## [PASAJE DADO]

Libros cristianos

¿POR QUE NO CONOCEMOS TODOS A DIOS?


Dios, si existe de verdad, debe ser por definición la realidad suprema de la vida, el mayor objeto de nuestra devoción y la principal premisa detrás de todo pensamiento nuestro. Pero, en ese caso, ¿cómo explicar el hecho de que muchos de nuestros contemporáneos duden hasta de su existencia? ¿No demuestra esto de por sí que las evidencias a favor de su existencia son muy pobres? El que algunos sean incapaces de ver lo que tendría que ser lo más evidente de todo, ¿no sugiere que aquellos que pretendemos verlo no somos más que unos ilusos?

A esto la revelación bíblica nos diría dos cosas, por lo menos. En primer lugar, no debe sorprendemos el que no seamos capaces de ver la realidad suprema de nuestro universo, sencillamente porque, a causa de nuestra pequeñez, tenemos la tendencia a reducir el concepto de Dios al tamaño de un ser humano, y a buscar no a Dios, sino una proyección de nuestra imaginación a la que damos el título de dios. Y a este dios, efectivamente, ni lo encontramos ni lo vemos.

## [MATERIAL SIN PROCESAR]
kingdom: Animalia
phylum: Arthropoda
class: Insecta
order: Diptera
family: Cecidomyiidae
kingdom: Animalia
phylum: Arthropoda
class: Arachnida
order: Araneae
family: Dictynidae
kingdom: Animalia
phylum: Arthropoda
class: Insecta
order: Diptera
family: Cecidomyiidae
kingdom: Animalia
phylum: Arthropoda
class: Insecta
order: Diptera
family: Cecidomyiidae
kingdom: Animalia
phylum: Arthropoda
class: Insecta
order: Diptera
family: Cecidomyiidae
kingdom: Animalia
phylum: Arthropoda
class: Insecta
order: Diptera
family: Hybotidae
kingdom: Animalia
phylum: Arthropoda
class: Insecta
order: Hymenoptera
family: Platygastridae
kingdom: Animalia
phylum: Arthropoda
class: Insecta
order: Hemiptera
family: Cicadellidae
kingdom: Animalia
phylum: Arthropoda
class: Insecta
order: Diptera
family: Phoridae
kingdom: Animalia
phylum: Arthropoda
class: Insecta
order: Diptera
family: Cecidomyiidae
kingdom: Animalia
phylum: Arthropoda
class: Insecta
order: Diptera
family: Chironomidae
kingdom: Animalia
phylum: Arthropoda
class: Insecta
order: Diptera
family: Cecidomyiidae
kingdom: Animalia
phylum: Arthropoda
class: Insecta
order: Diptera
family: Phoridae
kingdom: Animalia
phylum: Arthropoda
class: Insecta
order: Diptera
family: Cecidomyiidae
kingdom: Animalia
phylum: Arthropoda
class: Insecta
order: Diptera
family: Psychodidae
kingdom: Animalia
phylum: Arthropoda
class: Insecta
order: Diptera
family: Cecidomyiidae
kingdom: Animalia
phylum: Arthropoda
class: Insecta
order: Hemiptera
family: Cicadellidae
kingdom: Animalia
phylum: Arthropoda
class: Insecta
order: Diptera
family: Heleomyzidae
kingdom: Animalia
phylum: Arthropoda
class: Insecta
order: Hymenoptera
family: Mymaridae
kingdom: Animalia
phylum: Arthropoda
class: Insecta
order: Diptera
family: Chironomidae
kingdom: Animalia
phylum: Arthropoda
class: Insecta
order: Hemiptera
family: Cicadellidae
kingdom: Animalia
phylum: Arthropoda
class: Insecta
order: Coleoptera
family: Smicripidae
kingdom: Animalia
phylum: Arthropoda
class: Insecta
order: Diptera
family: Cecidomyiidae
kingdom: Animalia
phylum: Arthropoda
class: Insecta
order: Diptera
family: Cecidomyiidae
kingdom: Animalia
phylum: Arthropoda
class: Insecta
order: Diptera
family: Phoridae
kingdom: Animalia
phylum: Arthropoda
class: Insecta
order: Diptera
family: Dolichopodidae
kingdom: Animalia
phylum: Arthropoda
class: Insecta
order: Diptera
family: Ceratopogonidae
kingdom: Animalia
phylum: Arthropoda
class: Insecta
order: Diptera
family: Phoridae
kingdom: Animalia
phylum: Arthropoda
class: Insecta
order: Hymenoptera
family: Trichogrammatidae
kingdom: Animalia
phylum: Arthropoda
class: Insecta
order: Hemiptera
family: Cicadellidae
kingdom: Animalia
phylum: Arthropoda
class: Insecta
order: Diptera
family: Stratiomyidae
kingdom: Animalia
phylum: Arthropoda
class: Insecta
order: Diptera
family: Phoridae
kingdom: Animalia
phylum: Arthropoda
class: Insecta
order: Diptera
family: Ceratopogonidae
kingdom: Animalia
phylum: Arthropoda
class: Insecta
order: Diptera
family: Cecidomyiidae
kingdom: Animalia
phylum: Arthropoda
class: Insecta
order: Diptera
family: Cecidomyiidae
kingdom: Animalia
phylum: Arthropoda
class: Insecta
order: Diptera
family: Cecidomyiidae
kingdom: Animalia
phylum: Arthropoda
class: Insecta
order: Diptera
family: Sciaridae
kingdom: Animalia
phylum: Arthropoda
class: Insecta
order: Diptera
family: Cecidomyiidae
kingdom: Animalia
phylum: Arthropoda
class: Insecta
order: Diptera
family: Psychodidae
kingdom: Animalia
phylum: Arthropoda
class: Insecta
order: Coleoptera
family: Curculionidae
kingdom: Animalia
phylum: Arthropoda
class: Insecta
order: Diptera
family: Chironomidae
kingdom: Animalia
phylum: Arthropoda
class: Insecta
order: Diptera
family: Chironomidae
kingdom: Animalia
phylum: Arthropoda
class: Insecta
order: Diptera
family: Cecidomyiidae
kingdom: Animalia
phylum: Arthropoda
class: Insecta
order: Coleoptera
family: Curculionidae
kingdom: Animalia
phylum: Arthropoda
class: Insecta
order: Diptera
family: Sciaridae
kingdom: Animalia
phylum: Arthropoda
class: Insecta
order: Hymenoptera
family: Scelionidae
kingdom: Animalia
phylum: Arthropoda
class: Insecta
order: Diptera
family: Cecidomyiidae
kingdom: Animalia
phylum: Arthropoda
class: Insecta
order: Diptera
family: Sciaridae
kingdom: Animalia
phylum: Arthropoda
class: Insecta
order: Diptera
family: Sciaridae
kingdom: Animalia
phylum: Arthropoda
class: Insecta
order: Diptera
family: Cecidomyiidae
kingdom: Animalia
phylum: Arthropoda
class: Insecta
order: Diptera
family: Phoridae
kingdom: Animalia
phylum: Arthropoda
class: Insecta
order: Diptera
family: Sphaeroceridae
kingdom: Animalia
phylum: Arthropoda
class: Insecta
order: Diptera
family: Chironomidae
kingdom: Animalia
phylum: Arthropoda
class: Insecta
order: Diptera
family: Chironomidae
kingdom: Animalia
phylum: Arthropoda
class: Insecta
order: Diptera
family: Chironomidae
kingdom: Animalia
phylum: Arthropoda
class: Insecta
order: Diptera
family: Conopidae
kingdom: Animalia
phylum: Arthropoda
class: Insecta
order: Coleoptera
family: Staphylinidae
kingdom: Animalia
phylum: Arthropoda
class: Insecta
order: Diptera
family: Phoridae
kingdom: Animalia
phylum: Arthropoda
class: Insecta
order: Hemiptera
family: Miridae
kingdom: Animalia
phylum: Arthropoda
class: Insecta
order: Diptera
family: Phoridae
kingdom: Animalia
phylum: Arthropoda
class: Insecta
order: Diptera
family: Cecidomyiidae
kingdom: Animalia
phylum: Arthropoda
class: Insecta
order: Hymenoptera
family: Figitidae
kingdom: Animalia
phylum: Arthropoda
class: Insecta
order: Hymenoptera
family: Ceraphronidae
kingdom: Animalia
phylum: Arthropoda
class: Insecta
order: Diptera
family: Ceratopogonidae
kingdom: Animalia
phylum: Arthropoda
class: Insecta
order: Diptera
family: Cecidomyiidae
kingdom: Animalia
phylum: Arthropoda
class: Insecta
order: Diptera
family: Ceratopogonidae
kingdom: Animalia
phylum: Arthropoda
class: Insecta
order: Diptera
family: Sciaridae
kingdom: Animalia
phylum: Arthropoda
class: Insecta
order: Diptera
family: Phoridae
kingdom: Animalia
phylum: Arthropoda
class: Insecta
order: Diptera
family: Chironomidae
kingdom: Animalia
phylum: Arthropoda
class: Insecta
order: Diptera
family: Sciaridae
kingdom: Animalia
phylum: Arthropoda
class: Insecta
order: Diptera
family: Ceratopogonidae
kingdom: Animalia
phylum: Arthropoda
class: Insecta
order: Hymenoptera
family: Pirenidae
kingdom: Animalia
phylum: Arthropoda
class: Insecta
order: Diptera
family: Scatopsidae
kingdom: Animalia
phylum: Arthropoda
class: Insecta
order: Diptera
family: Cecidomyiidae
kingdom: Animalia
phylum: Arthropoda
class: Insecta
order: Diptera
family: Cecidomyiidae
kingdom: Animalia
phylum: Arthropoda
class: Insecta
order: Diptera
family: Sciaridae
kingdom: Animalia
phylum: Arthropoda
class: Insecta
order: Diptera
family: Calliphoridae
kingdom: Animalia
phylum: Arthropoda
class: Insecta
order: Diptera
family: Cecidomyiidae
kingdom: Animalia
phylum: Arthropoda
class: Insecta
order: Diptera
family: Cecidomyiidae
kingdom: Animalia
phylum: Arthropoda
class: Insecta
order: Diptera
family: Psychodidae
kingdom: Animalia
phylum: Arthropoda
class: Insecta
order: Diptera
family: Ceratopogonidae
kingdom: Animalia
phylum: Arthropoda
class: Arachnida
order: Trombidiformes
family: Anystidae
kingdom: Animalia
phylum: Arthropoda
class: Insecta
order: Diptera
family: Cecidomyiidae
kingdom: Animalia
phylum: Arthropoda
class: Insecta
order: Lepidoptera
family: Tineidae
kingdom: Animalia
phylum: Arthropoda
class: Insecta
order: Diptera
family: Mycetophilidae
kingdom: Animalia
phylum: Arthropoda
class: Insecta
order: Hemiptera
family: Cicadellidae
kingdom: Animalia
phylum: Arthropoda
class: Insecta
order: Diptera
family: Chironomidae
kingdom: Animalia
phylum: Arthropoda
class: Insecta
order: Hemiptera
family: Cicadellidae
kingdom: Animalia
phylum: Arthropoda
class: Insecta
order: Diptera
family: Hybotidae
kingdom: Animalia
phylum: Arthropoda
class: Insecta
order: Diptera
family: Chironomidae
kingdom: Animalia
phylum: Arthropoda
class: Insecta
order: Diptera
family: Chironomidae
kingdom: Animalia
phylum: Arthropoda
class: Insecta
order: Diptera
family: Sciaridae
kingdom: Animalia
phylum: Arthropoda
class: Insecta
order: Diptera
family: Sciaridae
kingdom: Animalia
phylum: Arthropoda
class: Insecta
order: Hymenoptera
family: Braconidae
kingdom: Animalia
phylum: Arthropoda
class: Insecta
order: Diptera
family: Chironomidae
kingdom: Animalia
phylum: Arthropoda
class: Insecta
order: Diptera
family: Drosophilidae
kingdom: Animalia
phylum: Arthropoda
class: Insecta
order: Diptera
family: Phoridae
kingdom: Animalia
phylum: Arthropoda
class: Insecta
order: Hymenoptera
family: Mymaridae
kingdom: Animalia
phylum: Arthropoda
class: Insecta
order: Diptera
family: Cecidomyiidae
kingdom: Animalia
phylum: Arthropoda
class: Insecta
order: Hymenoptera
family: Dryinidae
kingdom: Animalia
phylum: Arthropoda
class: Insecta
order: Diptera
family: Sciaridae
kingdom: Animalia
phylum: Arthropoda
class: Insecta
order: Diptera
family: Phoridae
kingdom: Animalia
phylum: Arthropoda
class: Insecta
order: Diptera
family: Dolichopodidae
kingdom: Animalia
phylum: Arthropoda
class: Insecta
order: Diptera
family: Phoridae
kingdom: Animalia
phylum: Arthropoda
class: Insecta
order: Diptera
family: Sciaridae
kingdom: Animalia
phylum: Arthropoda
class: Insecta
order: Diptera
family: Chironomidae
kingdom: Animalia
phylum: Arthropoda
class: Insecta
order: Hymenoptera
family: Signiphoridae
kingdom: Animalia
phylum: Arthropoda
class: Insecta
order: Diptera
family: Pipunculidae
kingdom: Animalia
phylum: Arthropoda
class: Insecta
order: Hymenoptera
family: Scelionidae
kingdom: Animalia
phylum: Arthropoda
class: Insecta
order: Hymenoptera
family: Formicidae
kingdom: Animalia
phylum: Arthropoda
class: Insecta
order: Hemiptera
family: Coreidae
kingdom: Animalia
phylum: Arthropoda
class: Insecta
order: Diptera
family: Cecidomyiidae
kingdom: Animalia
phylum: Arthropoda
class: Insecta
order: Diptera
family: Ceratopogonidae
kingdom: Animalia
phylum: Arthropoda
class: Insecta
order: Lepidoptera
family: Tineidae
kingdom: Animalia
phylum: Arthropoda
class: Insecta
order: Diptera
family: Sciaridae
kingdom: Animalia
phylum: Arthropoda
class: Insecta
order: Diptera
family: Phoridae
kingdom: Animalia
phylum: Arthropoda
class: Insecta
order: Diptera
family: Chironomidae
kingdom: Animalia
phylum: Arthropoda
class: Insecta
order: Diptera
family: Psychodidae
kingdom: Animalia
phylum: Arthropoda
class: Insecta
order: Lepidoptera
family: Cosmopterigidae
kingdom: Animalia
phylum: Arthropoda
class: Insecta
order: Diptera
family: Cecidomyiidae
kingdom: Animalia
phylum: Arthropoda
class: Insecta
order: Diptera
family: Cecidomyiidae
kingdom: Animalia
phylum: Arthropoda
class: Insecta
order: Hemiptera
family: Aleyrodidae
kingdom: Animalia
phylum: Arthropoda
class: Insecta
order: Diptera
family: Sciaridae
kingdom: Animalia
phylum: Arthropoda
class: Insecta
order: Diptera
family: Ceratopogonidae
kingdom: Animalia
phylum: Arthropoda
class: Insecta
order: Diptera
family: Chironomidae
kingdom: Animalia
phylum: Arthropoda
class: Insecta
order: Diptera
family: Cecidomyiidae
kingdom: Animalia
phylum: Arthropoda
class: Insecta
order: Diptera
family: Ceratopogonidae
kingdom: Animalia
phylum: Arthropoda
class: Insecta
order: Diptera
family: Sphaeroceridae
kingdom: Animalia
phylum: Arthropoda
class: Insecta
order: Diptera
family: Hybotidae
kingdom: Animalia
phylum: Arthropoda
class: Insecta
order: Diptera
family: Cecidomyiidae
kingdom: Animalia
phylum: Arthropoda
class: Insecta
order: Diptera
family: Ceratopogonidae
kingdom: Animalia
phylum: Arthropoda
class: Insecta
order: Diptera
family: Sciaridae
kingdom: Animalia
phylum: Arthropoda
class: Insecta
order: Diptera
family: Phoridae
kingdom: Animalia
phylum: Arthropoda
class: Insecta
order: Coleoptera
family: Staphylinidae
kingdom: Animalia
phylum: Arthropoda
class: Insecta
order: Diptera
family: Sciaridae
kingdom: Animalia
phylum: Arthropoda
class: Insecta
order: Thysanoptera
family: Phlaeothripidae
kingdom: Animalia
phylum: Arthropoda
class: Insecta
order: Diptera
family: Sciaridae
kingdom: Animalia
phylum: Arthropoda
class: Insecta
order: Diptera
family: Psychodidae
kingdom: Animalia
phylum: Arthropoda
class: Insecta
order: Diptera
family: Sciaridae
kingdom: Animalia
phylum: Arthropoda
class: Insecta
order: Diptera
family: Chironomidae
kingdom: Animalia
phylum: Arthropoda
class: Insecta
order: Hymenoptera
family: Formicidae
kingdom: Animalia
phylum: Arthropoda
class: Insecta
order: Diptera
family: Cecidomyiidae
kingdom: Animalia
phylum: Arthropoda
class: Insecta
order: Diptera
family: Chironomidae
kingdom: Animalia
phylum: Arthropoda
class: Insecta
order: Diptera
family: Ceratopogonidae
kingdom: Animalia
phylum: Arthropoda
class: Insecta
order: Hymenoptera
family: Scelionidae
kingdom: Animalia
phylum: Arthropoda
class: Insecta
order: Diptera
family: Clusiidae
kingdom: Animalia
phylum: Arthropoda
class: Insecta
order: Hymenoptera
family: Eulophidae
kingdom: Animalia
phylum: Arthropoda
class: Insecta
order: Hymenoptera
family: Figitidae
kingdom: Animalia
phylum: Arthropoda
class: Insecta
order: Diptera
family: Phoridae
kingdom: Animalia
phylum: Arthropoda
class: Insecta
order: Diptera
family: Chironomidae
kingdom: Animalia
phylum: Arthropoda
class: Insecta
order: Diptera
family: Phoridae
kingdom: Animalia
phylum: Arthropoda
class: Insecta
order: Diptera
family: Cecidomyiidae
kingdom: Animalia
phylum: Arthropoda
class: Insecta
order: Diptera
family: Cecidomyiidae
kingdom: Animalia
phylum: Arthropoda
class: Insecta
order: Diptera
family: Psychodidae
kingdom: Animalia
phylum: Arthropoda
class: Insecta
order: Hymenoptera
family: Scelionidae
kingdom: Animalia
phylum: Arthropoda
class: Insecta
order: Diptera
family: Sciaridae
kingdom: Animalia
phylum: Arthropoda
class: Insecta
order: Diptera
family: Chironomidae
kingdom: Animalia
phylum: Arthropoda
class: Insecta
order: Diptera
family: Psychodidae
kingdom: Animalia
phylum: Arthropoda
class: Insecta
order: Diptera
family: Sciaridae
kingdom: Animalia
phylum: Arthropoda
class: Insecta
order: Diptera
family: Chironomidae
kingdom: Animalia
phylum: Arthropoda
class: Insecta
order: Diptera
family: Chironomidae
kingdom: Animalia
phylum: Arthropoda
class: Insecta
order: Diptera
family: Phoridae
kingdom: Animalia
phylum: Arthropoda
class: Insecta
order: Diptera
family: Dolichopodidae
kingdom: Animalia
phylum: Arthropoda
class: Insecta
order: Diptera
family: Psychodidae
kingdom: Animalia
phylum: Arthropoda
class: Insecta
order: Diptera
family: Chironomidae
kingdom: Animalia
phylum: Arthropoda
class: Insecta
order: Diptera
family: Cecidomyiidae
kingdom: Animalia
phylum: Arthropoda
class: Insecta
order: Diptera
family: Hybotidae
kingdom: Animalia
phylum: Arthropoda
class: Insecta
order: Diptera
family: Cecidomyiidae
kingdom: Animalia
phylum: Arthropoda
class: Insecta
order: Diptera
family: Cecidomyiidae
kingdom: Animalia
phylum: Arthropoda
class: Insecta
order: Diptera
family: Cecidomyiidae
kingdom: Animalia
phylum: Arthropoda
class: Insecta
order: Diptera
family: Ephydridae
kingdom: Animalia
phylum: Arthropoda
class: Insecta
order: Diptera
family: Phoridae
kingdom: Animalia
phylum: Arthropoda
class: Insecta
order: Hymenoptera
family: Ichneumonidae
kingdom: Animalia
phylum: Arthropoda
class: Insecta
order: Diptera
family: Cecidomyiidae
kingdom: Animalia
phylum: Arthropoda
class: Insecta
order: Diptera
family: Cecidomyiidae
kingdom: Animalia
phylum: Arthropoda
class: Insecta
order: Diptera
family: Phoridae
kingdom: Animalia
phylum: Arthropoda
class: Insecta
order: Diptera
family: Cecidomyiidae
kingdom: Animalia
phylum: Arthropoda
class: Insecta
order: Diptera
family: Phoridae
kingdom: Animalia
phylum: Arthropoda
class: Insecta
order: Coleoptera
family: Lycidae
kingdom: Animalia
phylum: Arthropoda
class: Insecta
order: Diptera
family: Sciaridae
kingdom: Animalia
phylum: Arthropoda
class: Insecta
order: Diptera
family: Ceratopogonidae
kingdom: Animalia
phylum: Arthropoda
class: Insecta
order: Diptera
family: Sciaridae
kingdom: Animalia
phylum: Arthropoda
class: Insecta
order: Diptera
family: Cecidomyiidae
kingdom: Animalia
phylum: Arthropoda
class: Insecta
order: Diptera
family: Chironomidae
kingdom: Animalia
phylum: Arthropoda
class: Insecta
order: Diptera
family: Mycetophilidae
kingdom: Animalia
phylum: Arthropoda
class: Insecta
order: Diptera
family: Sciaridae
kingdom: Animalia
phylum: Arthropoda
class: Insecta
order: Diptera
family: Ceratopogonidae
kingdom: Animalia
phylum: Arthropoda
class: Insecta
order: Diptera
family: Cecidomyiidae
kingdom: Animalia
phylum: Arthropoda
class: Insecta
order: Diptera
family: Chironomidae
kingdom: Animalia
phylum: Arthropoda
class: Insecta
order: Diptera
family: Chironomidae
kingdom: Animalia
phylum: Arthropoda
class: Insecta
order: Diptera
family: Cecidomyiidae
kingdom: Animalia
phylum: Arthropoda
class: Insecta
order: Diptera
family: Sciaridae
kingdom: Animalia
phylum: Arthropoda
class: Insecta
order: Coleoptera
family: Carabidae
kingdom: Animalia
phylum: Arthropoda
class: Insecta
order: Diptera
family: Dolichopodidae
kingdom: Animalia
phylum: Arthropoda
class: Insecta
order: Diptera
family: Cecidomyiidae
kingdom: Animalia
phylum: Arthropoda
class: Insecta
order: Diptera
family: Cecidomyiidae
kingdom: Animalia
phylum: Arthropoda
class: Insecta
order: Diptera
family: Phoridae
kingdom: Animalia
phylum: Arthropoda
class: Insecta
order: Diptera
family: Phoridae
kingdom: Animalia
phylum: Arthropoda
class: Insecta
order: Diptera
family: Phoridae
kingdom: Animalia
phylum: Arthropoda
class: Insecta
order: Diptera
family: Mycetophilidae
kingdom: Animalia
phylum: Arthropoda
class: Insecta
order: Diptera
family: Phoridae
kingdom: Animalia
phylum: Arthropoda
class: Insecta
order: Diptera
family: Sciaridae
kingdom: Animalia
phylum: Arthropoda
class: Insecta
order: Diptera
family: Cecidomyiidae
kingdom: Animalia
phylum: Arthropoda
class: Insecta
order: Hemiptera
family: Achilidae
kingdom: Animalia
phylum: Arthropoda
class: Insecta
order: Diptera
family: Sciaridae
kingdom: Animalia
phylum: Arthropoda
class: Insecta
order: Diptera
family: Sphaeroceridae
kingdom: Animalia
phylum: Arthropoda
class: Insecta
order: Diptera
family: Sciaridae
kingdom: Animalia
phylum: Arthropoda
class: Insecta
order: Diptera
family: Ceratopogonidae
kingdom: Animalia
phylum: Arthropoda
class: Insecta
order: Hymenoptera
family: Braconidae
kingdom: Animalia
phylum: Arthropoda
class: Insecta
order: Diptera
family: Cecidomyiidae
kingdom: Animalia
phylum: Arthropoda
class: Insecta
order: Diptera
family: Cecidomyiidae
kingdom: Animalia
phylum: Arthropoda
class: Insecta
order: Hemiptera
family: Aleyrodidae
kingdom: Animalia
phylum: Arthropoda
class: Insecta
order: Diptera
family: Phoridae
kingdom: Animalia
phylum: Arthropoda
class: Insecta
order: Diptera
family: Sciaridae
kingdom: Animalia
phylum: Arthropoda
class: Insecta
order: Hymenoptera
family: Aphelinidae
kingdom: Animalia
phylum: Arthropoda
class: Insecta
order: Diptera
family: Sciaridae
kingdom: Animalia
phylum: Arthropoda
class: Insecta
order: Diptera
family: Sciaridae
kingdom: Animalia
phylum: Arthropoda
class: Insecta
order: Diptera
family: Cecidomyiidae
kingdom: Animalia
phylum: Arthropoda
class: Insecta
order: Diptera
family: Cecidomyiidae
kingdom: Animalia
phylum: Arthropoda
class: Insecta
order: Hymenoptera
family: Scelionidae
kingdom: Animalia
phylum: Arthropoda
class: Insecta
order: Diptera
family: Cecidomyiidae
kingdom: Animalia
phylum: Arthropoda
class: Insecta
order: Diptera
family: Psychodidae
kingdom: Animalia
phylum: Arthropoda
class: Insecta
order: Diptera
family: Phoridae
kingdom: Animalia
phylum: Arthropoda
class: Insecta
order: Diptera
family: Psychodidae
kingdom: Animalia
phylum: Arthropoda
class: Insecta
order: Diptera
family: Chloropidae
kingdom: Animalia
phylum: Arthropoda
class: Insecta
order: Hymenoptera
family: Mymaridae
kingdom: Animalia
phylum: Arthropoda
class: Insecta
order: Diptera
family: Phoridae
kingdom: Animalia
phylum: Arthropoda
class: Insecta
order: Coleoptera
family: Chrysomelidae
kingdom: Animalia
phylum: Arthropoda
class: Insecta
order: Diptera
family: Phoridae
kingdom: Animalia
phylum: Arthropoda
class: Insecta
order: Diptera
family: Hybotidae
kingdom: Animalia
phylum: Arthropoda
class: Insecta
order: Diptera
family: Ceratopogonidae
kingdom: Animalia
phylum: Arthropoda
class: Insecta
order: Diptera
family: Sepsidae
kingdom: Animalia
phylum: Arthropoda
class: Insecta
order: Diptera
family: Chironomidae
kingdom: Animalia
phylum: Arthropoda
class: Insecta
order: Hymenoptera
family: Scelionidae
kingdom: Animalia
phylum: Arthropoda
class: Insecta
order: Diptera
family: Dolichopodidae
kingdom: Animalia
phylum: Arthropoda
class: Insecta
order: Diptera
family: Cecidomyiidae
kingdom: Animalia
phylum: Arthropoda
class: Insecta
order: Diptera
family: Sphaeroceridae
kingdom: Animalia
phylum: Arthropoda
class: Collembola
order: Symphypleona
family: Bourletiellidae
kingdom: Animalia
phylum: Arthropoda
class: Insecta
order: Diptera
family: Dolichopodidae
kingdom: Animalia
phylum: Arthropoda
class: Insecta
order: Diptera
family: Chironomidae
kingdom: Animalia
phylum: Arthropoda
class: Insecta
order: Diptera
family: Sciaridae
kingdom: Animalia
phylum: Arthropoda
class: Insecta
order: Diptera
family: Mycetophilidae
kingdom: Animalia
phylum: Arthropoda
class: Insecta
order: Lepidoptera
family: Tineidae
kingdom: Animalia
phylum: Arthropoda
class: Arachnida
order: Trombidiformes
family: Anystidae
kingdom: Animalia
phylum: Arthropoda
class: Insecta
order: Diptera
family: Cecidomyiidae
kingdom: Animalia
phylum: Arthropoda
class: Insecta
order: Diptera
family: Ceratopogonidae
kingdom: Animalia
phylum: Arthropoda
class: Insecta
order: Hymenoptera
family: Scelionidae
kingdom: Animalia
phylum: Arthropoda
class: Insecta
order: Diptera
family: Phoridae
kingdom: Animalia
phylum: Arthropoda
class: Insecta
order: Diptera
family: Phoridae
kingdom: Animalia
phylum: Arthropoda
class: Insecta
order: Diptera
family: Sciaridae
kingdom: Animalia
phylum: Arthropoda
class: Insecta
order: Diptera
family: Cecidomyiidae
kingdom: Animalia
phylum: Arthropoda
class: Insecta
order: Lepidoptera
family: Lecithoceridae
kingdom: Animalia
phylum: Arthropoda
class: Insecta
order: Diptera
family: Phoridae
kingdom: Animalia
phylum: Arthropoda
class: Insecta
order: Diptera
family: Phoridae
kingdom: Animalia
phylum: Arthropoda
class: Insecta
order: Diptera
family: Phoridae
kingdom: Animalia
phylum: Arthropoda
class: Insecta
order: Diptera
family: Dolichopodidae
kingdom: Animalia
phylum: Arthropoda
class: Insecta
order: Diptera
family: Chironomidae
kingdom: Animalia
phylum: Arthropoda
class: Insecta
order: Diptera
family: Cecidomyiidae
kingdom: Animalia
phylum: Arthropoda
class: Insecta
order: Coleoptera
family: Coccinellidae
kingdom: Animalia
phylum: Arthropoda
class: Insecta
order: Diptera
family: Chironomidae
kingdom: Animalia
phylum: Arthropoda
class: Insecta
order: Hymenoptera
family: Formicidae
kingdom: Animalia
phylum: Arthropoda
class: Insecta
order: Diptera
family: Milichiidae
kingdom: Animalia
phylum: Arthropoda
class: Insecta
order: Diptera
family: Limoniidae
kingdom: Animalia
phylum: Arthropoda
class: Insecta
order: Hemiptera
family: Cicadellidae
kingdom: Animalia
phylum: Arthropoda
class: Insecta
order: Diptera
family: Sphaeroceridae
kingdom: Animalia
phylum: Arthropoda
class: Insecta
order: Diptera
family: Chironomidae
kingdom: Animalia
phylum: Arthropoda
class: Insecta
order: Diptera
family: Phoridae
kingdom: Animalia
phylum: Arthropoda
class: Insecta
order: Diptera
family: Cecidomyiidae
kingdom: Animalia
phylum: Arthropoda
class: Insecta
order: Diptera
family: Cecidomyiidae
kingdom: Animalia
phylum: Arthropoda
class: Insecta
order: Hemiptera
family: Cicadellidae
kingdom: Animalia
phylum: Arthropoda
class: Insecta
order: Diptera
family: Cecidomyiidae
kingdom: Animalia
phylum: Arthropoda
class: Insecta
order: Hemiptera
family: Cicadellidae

## [PROBLEMAS POR RESOLVER]
A. En el pasaje sobre por qué no todos conocemos a Dios, ¿a qué tamaño tendemos a reducir el concepto de Dios a causa de nuestra pequeñez?
B. Prolonga el pasaje sobre por qué no todos conocemos a Dios a partir del punto donde termina.

## [RESULTADOS POR TAREA]
A. Al tamaño de un ser humano.

B.
Una vez vi cómo una hormiga daba vueltas sobre mi zapato y pensé: ¿Cómo es que da vueltas así, aparentemente sin darse cuenta de mi existencia? ¿Acaso no sabe que, con sólo agacharme, podría aplastarla entre mis dedos? ¿No comprende que a mí no me gusta que las hormigas se me suban encima y, por tanto, que corre un gran riesgo poniéndose a dar vueltas en mi zapato? Pero la hormiga seguía dando vueltas sin inmutarse. No sabía que yo existía. ¿Por qué? ¿Acaso porque soy pequeño o poco visible? No. Al contrario. Sencillamente porque no tenía ojos para yerme.

Muchos de nosotros, durante muchos años, hemos estado dando vueltas sobre el zapato de Dios sin poder verle. Repetimos como mantra: Dios no existe, Dios no existe, Dios no puede existir, porque no lo veo; cuando, de hecho, no lo vemos a causa de nuestra propia ceguera y porque estamos buscando un dios de nuestro tamaño. Parece ser que no comprendemos que el Dios verdadero, por ser creador del tiempo y del espacio, no puede ser limitado por ellos; por ser creador de todo lo visible, no puede ser visible él mismo; por ser creador de nuestro cerebro, trasciende forzosamente nuestros poderes de imaginación e intelecto. Dios está tan lejos de nuestra percepción humana como nosotros lo estamos ante la percepción de la hormiga.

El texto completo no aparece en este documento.